Ama Chloe kendine hâkim olamamıştı. Asasını Ryan’a doğru savurdu. Çocuğun başından kan sızıyordu. Ama o hiç endişelenmedi. Nasıl olsa birkaç dakika önce reşit olmuştu.
- Nasıl bu kadar sakin olabilirsin Ryan? NASIL! Kim yaptı söyle bana? Lütfen?
Bu arada onun başından sızan kanı tekrar görüp irkilince, iksir dolabına gitti ve oradan aldığı iksiri ona içirtti.
- Tamam, beş dakikaya bir şeyin kalmayacak. Şimdi bana anlatır mısın?

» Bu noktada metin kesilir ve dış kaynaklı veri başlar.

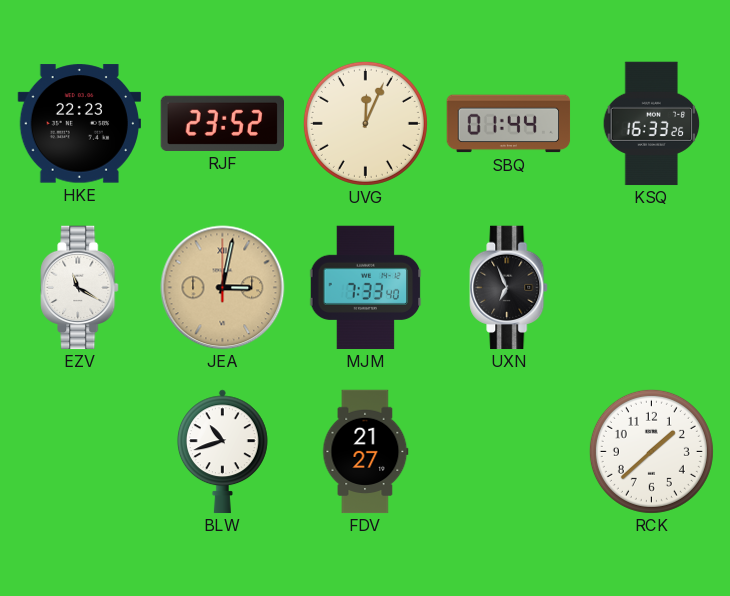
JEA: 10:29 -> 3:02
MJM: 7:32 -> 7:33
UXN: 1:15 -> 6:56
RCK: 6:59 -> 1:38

Lütfen…
Bu sefer ona yalvaran gözlerle bakıyordu. Hayattaki tek yalvaran bakışı olacaktı belki de bu çünkü en sevdiği iki insanı kaybetmişti. Ryan derin bir nefes alarak ve yeni bir lanet yememek için dikkatli bir şekilde konuşmaya başladı:
— Bak, Chloe. Savaş, bu sefer gerçekten çok kanlıydı. Bir sürü ölen oldu. Annen ve baban da savaşın ön saflarındaydılar. Bir anda kendilerini Özel Hedef Çemberi’nin ortasında buldular. En iyi seherbazlar vardı. Sonları, sonları üzgünüm ki kaçınılmazdı.
- Peki sen? Sen nasıl kurtuldun? Hem bu Özel Hedef Çemberi, Ölümyiyen Çemberi gibi mi?

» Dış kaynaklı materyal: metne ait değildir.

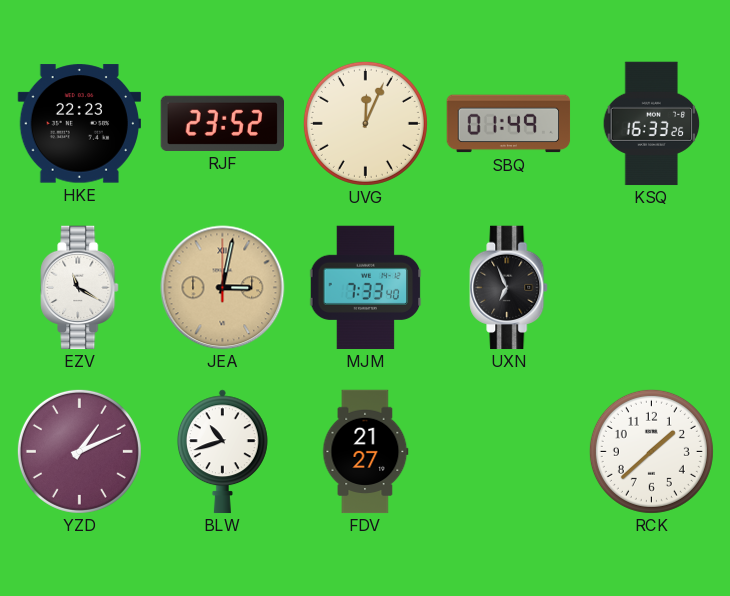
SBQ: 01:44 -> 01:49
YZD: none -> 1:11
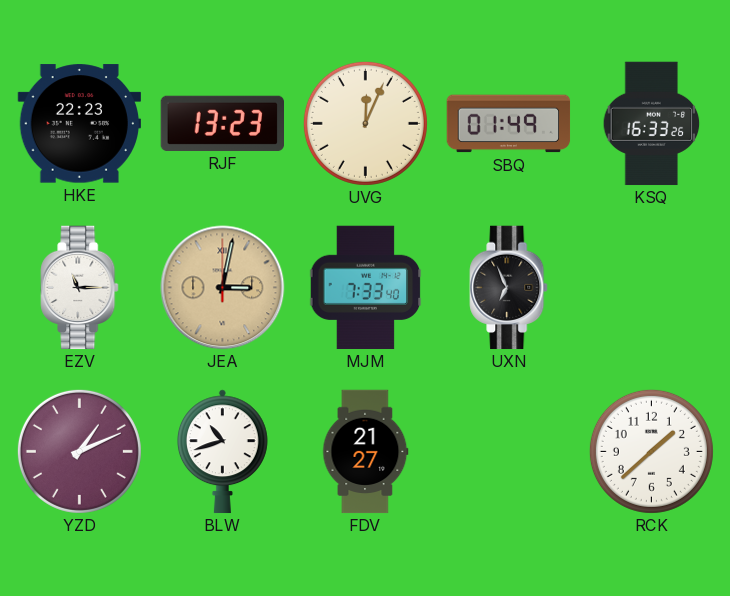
RJF: 23:52 -> 13:23
EZV: 11:20 -> 11:15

- Evet, Ölümyiyen Çemberi gibi… Benim nasıl kurtulduğuma gelirsek, ben o çemberin hedefinde değildim Chloe. Biraz ileride diğerleriyle savaşıyordum. Bu savaşta annen ve baban gerçekten özel hedef gibiydiler.
Chloe,Ryan’a inanmıştı ki,başka çare göremiyordu zaten.Bu arada dört gün önce annesi ve babası giderken dilediği dilek aklına geldi.Lordun tarafına katılmak için geçerli bir sebep istemişti ve işte lanet olsun ki o sebep tam da doğumgününde hediye gibi önüne sunulmuştu.Ryan ayağa kalkmış gitmeye hazırlanırken ona seslendi:
- Hey Ryan.Ne yapmam lazım?
- Ne için Chloe?
- Ne için olacak? Size katılmak için… Ne yapmam lazım?

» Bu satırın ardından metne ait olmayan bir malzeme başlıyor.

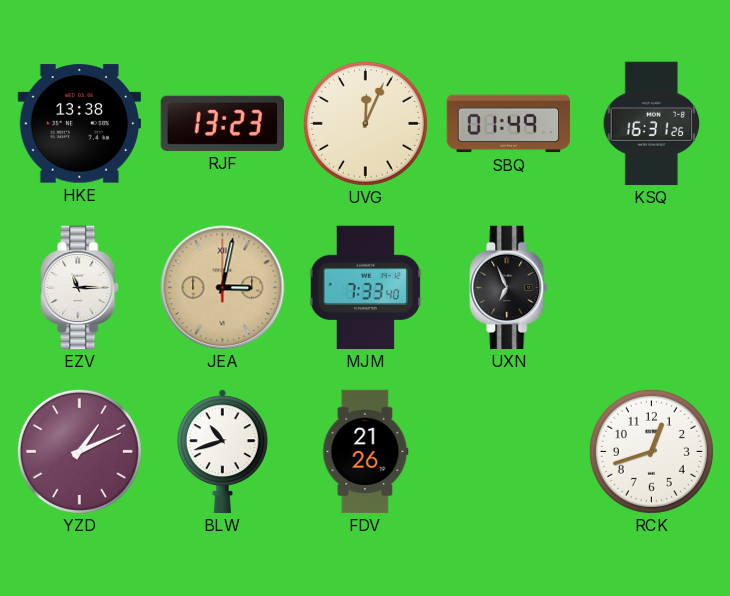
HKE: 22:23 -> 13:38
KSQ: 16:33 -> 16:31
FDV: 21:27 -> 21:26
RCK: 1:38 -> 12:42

Ryan sanki ona bu soruyu bekliyormuş gibi baktı.
- Emin misin peki? Gerçekten?
Chloe eminim dercesine başını salladı.
- Pekâlâ, öyleyse gel benimle. Katılman kolay olacak, çünkü zaten ailen tarafından dolaylı olarak güven kazanmış durumdasın. Ve ayrıca buna ters düşecek bir şey de yapmadın. Ve ikna edilmesi gerekenlerin listesindesin. Eminim ki kolay olur.
Chloe,ikna edilmesi gerekenler lafını duyunca şaşırarak ona baktı.Ryan ise hiç şaşırma gibi bakarak karşılık verdi.Ve ikisi karargaha,yani değiştirilemeyecek kararlara doğru cisimlendiler
NoT: Başka bir sitede yaptığım bir rp'dir.